What the exercise asks
Please retype every record exactly as it appears, omitting the pictures.

Records for the task
▼
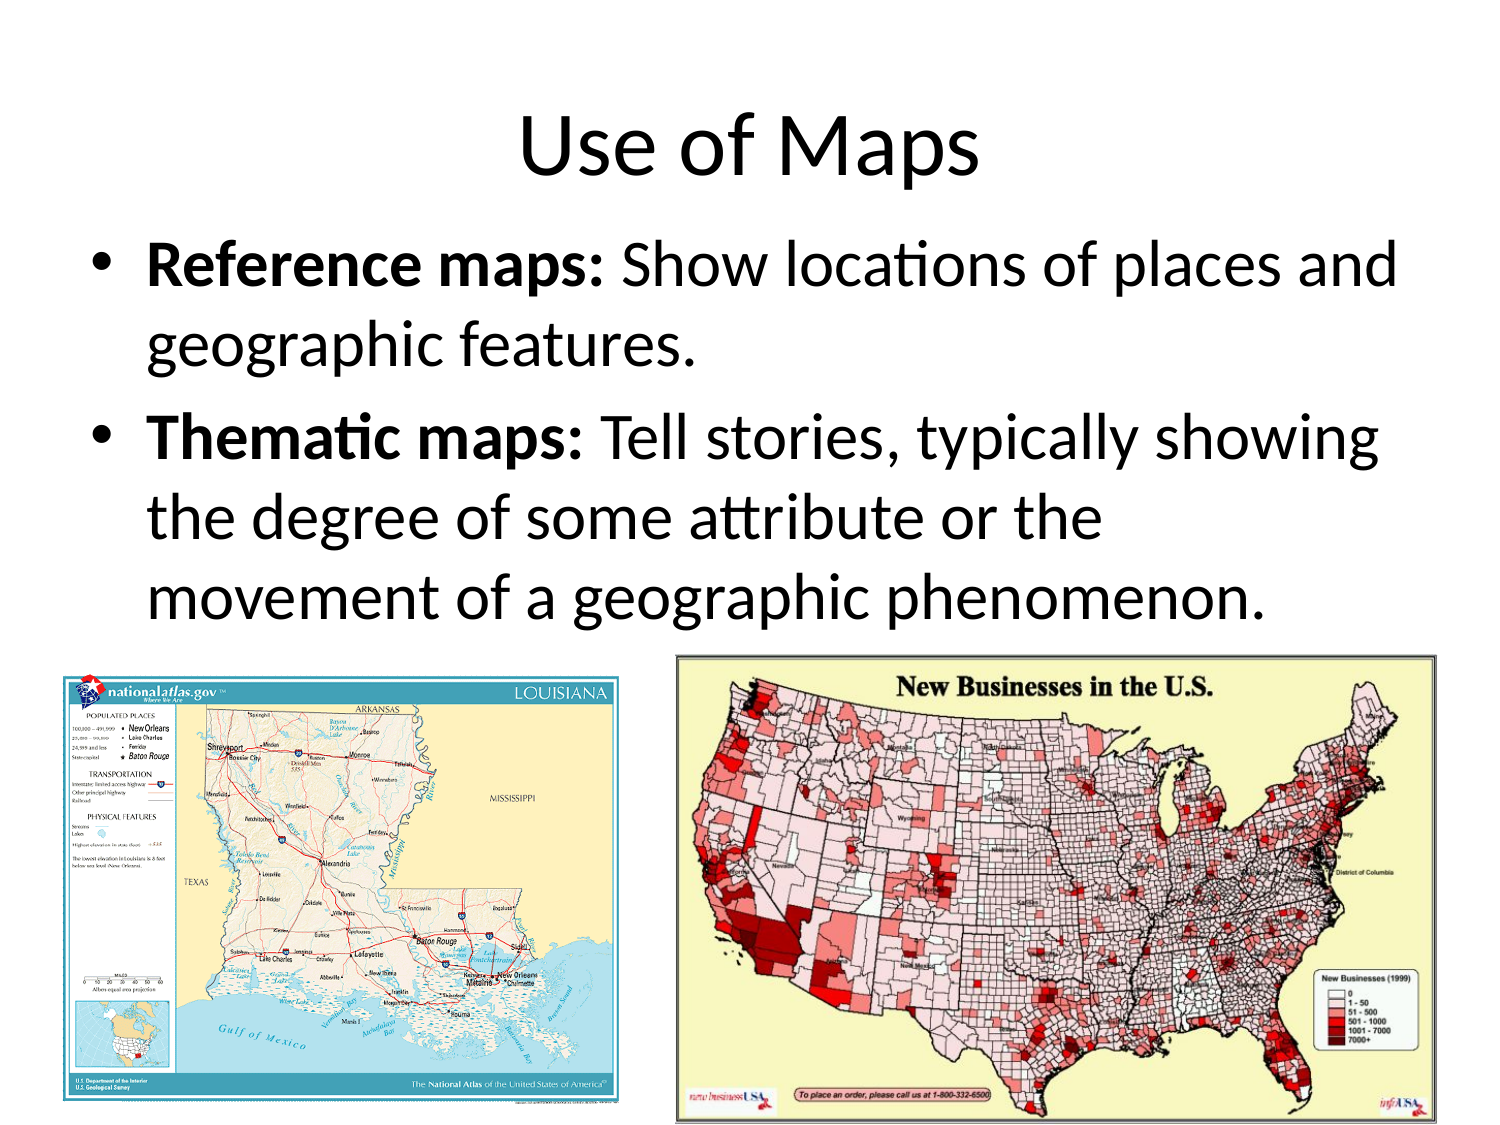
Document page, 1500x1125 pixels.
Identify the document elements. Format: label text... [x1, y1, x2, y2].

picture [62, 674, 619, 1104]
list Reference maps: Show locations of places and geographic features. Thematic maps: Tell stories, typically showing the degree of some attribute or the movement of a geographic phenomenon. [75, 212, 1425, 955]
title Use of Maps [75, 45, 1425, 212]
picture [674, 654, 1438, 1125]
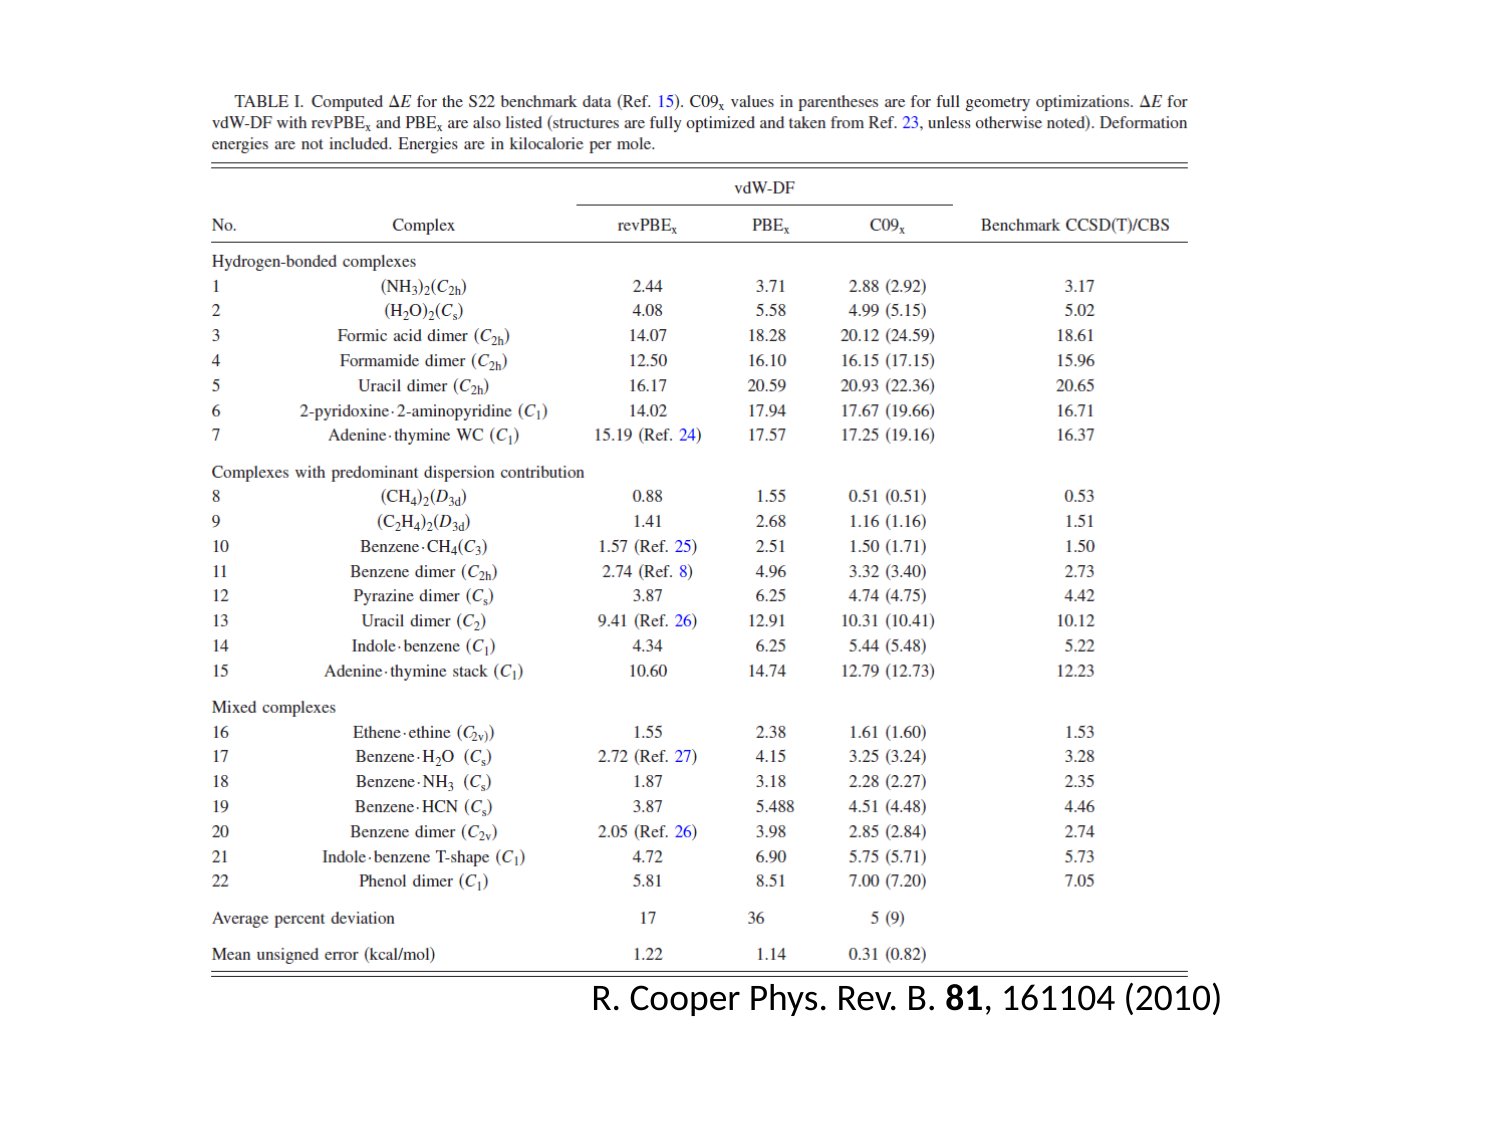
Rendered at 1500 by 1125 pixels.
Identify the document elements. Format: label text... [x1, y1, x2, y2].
▲
Response to the exercise
Document page, 1500x1125 pixels.
Identify the document elements. Format: label text... [x1, y1, x2, y2].

picture [62, 674, 619, 1104]
list Reference maps: Show locations of places and geographic features. Thematic maps: Tell stories, typically showing the degree of some attribute or the movement of a geographic phenomenon. [75, 212, 1425, 955]
title Use of Maps [75, 45, 1425, 212]
picture [674, 654, 1438, 1125]
Rendered at 1500 by 1125 pixels.
Identify the document elements. Format: label text... [x1, y1, x2, y2].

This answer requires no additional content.